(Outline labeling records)

--- --- ---

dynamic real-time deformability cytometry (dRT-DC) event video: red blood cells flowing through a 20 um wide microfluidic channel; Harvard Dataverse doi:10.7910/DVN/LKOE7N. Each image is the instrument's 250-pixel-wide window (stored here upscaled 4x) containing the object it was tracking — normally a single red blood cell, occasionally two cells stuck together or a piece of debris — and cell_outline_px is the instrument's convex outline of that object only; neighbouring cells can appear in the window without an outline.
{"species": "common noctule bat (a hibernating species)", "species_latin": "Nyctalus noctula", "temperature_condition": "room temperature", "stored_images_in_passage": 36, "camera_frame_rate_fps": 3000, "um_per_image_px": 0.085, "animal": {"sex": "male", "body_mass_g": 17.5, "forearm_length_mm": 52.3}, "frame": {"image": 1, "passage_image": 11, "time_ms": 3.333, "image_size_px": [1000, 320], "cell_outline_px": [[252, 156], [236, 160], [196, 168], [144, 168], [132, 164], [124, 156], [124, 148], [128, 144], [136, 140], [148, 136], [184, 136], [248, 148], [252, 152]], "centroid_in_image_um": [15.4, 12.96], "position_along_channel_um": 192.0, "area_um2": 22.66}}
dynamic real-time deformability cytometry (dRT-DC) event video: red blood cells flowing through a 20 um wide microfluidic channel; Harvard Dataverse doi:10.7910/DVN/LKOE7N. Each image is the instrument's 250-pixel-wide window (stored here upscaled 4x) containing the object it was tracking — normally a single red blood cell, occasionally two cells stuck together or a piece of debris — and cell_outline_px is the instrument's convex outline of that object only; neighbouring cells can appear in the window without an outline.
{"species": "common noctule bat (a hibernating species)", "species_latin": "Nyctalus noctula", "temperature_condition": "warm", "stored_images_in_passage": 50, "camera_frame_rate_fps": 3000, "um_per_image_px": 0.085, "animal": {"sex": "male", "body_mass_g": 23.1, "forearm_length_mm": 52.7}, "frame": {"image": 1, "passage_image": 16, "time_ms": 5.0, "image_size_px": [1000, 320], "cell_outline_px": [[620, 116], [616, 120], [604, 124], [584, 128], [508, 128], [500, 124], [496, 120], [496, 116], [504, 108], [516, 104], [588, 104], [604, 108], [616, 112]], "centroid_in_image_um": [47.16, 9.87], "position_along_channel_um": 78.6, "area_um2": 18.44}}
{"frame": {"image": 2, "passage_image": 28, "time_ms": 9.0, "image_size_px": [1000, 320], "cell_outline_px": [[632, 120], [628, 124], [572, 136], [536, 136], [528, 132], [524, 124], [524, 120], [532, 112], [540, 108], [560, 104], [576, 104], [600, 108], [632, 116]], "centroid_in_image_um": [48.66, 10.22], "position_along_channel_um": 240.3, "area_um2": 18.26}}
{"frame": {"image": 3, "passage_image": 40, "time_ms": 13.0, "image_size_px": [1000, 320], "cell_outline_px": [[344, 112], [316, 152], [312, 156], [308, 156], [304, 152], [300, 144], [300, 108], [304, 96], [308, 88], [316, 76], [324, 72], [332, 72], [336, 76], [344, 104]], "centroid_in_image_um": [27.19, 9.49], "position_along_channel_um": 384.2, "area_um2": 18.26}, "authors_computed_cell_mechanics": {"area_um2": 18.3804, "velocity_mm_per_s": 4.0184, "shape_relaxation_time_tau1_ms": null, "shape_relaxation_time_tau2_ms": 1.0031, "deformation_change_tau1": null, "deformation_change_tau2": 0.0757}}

--- --- ---

STATED GOAL — Set every line of the listing down word for word.

TASK OUTPUT —
dynamic real-time deformability cytometry (dRT-DC) event video: red blood cells flowing through a 20 um wide microfluidic channel; Harvard Dataverse doi:10.7910/DVN/LKOE7N. Each image is the instrument's 250-pixel-wide window (stored here upscaled 4x) containing the object it was tracking — normally a single red blood cell, occasionally two cells stuck together or a piece of debris — and cell_outline_px is the instrument's convex outline of that object only; neighbouring cells can appear in the window without an outline.
{"species": "common noctule bat (a hibernating species)", "species_latin": "Nyctalus noctula", "temperature_condition": "room temperature", "stored_images_in_passage": 36, "camera_frame_rate_fps": 3000, "um_per_image_px": 0.085, "animal": {"sex": "male", "body_mass_g": 17.5, "forearm_length_mm": 52.3}, "frame": {"image": 1, "passage_image": 11, "time_ms": 3.333, "image_size_px": [1000, 320], "cell_outline_px": [[252, 156], [236, 160], [196, 168], [144, 168], [132, 164], [124, 156], [124, 148], [128, 144], [136, 140], [148, 136], [184, 136], [248, 148], [252, 152]], "centroid_in_image_um": [15.4, 12.96], "position_along_channel_um": 192.0, "area_um2": 22.66}}
dynamic real-time deformability cytometry (dRT-DC) event video: red blood cells flowing through a 20 um wide microfluidic channel; Harvard Dataverse doi:10.7910/DVN/LKOE7N. Each image is the instrument's 250-pixel-wide window (stored here upscaled 4x) containing the object it was tracking — normally a single red blood cell, occasionally two cells stuck together or a piece of debris — and cell_outline_px is the instrument's convex outline of that object only; neighbouring cells can appear in the window without an outline.
{"species": "common noctule bat (a hibernating species)", "species_latin": "Nyctalus noctula", "temperature_condition": "warm", "stored_images_in_passage": 50, "camera_frame_rate_fps": 3000, "um_per_image_px": 0.085, "animal": {"sex": "male", "body_mass_g": 23.1, "forearm_length_mm": 52.7}, "frame": {"image": 1, "passage_image": 16, "time_ms": 5.0, "image_size_px": [1000, 320], "cell_outline_px": [[620, 116], [616, 120], [604, 124], [584, 128], [508, 128], [500, 124], [496, 120], [496, 116], [504, 108], [516, 104], [588, 104], [604, 108], [616, 112]], "centroid_in_image_um": [47.16, 9.87], "position_along_channel_um": 78.6, "area_um2": 18.44}}
{"frame": {"image": 2, "passage_image": 28, "time_ms": 9.0, "image_size_px": [1000, 320], "cell_outline_px": [[632, 120], [628, 124], [572, 136], [536, 136], [528, 132], [524, 124], [524, 120], [532, 112], [540, 108], [560, 104], [576, 104], [600, 108], [632, 116]], "centroid_in_image_um": [48.66, 10.22], "position_along_channel_um": 240.3, "area_um2": 18.26}}
{"frame": {"image": 3, "passage_image": 40, "time_ms": 13.0, "image_size_px": [1000, 320], "cell_outline_px": [[344, 112], [316, 152], [312, 156], [308, 156], [304, 152], [300, 144], [300, 108], [304, 96], [308, 88], [316, 76], [324, 72], [332, 72], [336, 76], [344, 104]], "centroid_in_image_um": [27.19, 9.49], "position_along_channel_um": 384.2, "area_um2": 18.26}, "authors_computed_cell_mechanics": {"area_um2": 18.3804, "velocity_mm_per_s": 4.0184, "shape_relaxation_time_tau1_ms": null, "shape_relaxation_time_tau2_ms": 1.0031, "deformation_change_tau1": null, "deformation_change_tau2": 0.0757}}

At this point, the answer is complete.